### SUPPLIED DATA
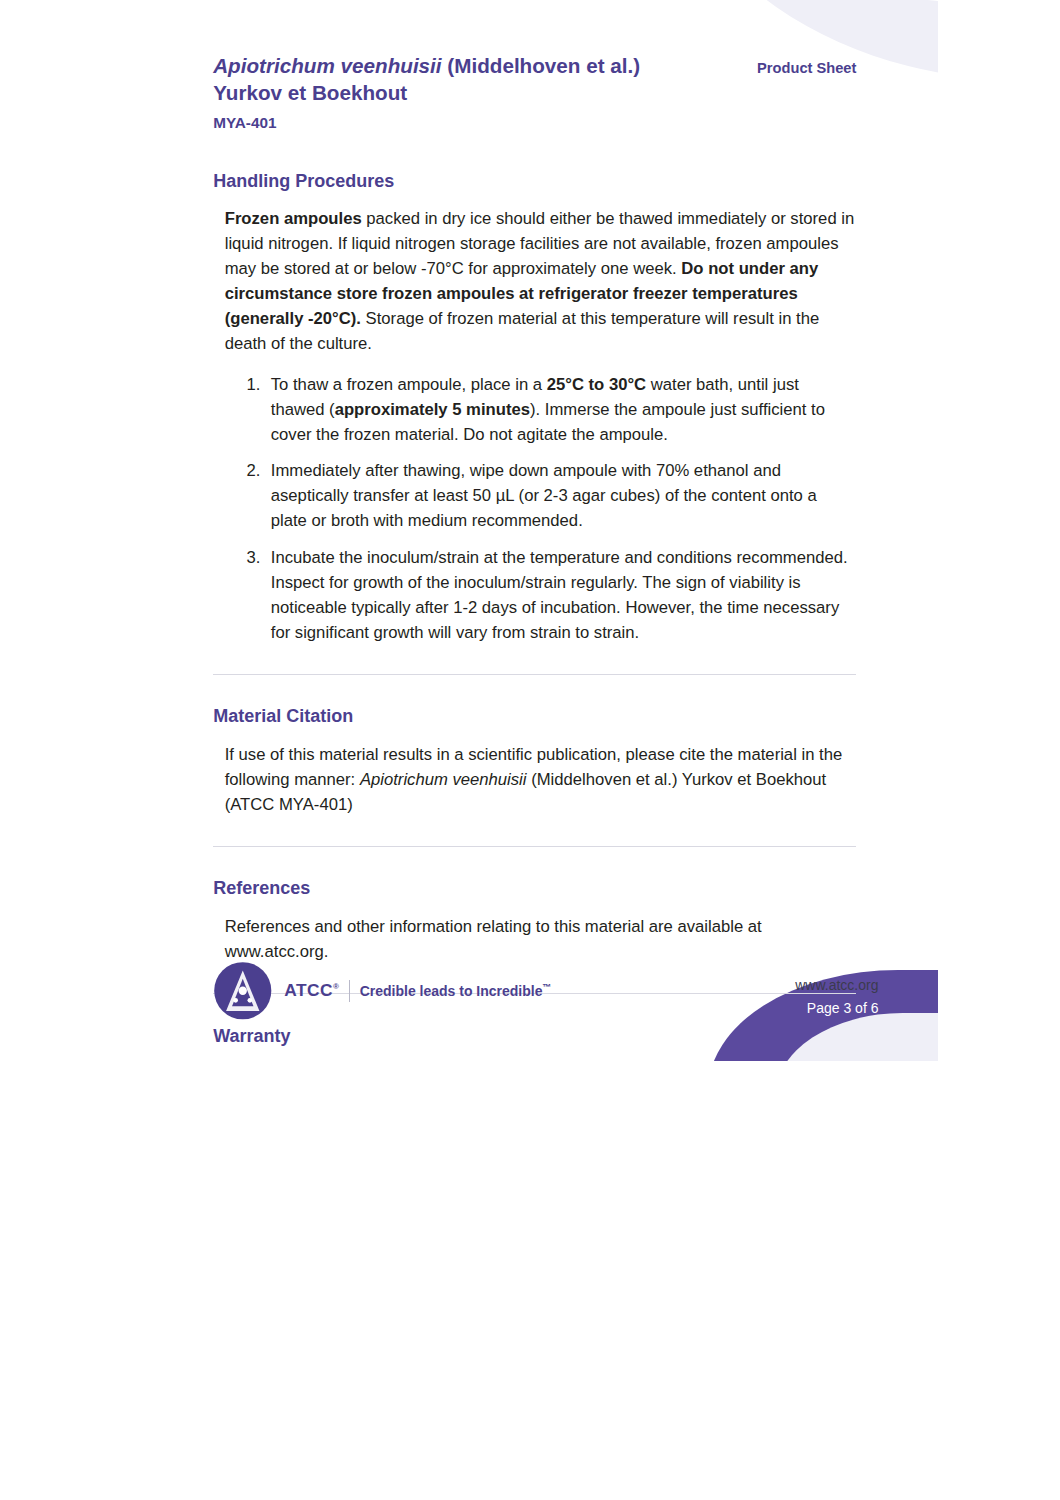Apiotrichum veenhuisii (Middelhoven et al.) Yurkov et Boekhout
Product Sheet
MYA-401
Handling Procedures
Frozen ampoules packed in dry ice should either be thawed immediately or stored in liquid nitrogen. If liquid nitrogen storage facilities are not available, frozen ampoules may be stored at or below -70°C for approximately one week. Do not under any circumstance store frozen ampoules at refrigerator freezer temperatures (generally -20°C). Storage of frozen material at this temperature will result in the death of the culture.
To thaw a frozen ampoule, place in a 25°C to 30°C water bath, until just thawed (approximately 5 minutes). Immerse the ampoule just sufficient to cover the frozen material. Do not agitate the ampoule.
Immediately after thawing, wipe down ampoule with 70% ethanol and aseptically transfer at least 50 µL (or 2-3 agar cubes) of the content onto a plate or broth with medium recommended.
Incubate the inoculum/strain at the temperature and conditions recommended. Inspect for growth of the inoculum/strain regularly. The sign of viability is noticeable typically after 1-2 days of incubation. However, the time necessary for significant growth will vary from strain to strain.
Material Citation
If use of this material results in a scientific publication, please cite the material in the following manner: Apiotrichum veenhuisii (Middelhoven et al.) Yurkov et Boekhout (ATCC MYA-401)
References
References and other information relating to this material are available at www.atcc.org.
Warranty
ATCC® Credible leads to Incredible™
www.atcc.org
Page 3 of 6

### TASK REQUIREMENTS
Please restate the lines above exactly, starting at the first line of the data and stopping at the line containing "Handling Procedures", which is included. Omit pictures.

### SOLUTION
Apiotrichum veenhuisii (Middelhoven et al.) Yurkov et Boekhout
Product Sheet
MYA-401
Handling Procedures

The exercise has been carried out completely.